Flexion represents a solid investment opportunity for investors looking to accumulate wealth over a period of time. This is not a get-rich-quick scheme or an overnight money-making opportunity. Investors who buy tokens and hold them long-term will achieve outstanding results and returns on their investment.

An experienced management team with experience in running a successful company.

All traders ask for minimal trading fees. We have no trading fee.

24 hour customer support.

Token details

The Flexion Token (FXN) is built with an ERC20 token based on the Ethereum blockchain technology. Flexion (FXN) supports all Ethereum wallets.

About the FLEXION exchange

We provide 0% trading fee at the time of launch of the exchange. A customer who buys 100k FLEXION tokens will get 50% trading fee and this will be permanent.

Forex trading will be provided on the FLEXION exchange. The client will get a trading platform with 500 tokens. The minimum amount to buy Flexion Tokens will be 500 FXN and after that you will be able to use Ethereum to buy Flexion Tokens. In each new phase it will increase.

We strive to provide a fast and secure trading experience to our clients in BTC, ETH and FXN

Token Allocation:

ICOs: 53%

Reserve: 30%

Presale: 5%

Bonus distribution: 5%

Team: 5%

Sign Up / Referral Program: 2%


We provide 1/2 trading fee compared to other exchanges.

We support fiat currencies on one platform.

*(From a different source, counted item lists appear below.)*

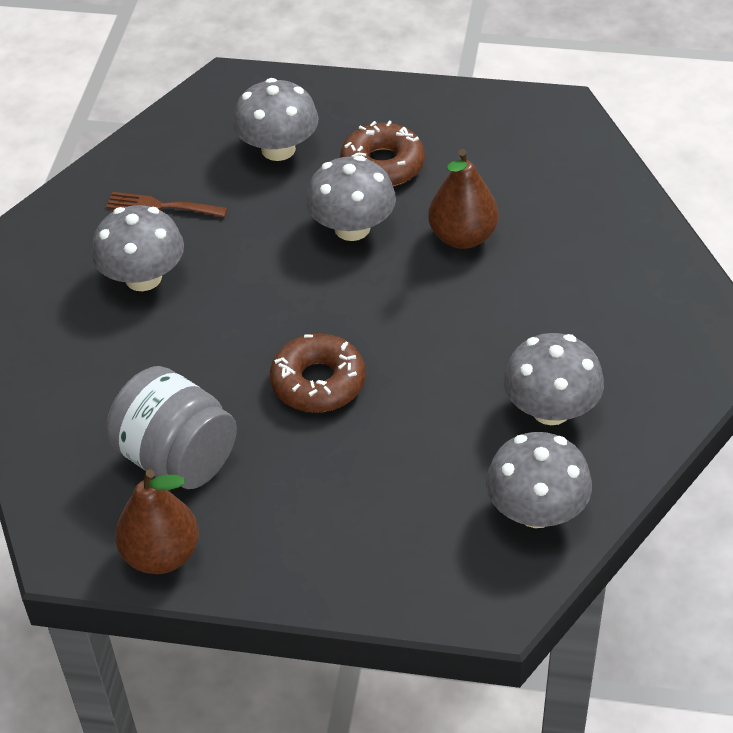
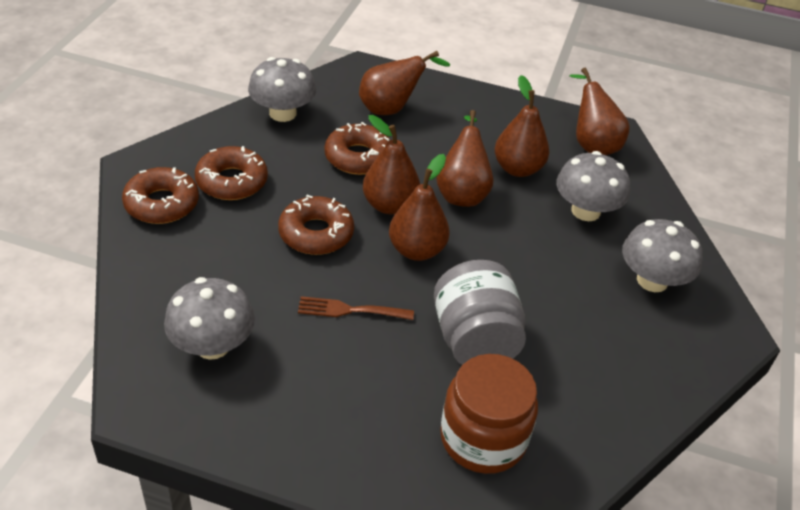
brown donut: 2 -> 4
brown jar: 0 -> 1
brown pear: 2 -> 6
grey mushroom: 5 -> 4

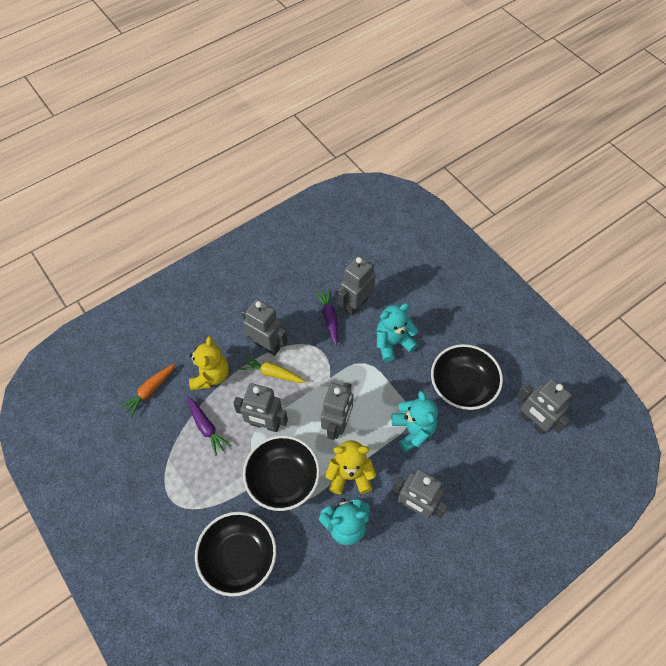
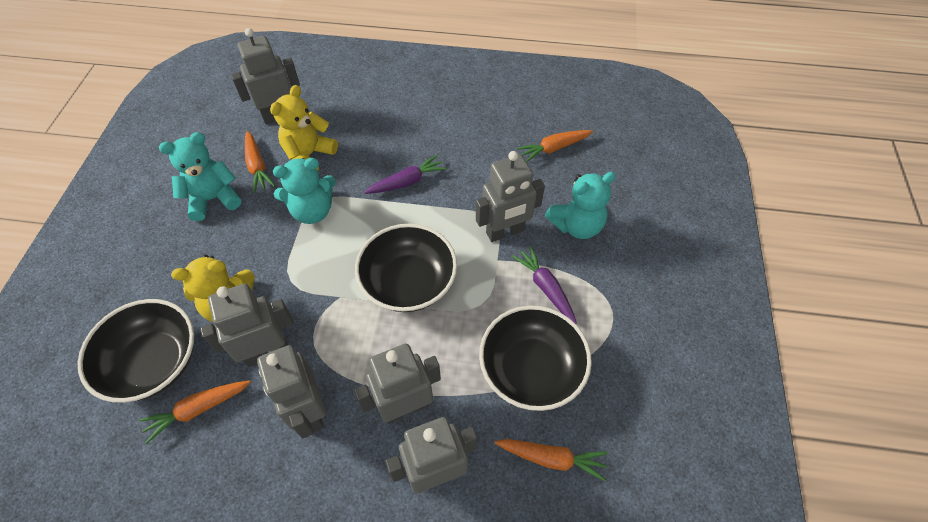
orange carrot: 1 -> 4
yellow carrot: 1 -> 0

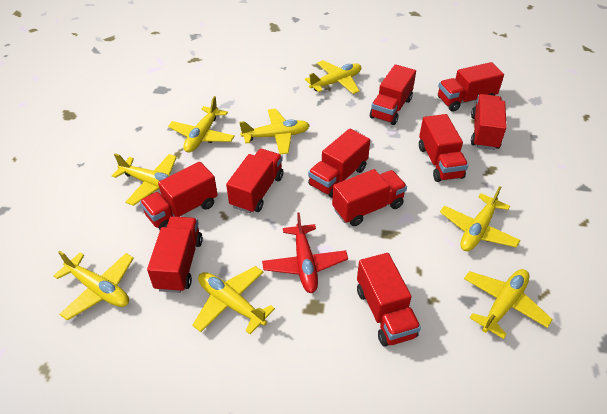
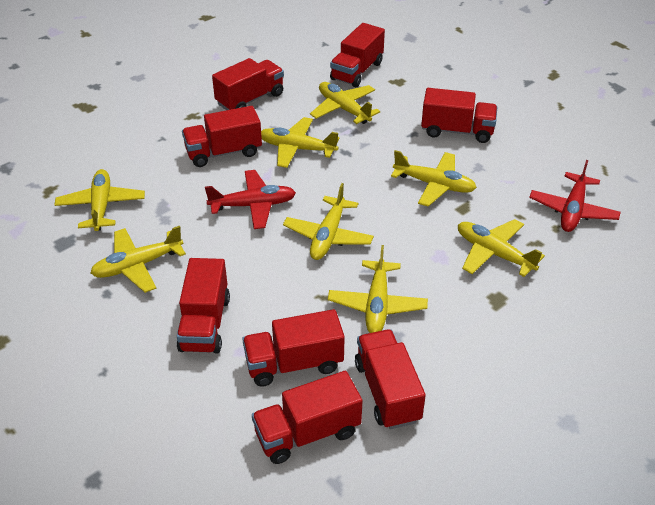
red plane: 1 -> 2
red truck: 10 -> 8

We have reduced coin listing fees by up to 80% compared to other exchanges.

A first-time customer who purchased 100,000 tokens in a pre-sale will receive a 50% discount on trading fees for life

Customer is very valuable to us and we provide 20% profit to our customers.

We also provide 24×7 customer support

Features of Flexion Exchange

Flexion is a digital currency exchange, we provide 0% trading fee for 6 months during the launch of the exchange

A user who buys 1 lakh flex tokens will get 50% trading fee and this will be the permanent

Flexion Exchange provides cryptocurrency trading with Forex trading.

Share for token holder

Complete privacy system

We use the latest technology in our cryptocurrency trading platform

A unique operating system

A user can do one million transactions per second

We provide highly leveraged futures trading.

User can track digital as well as fiat currency.

Get 50% trade discount for first link.

Customer will get 24×7 customer support.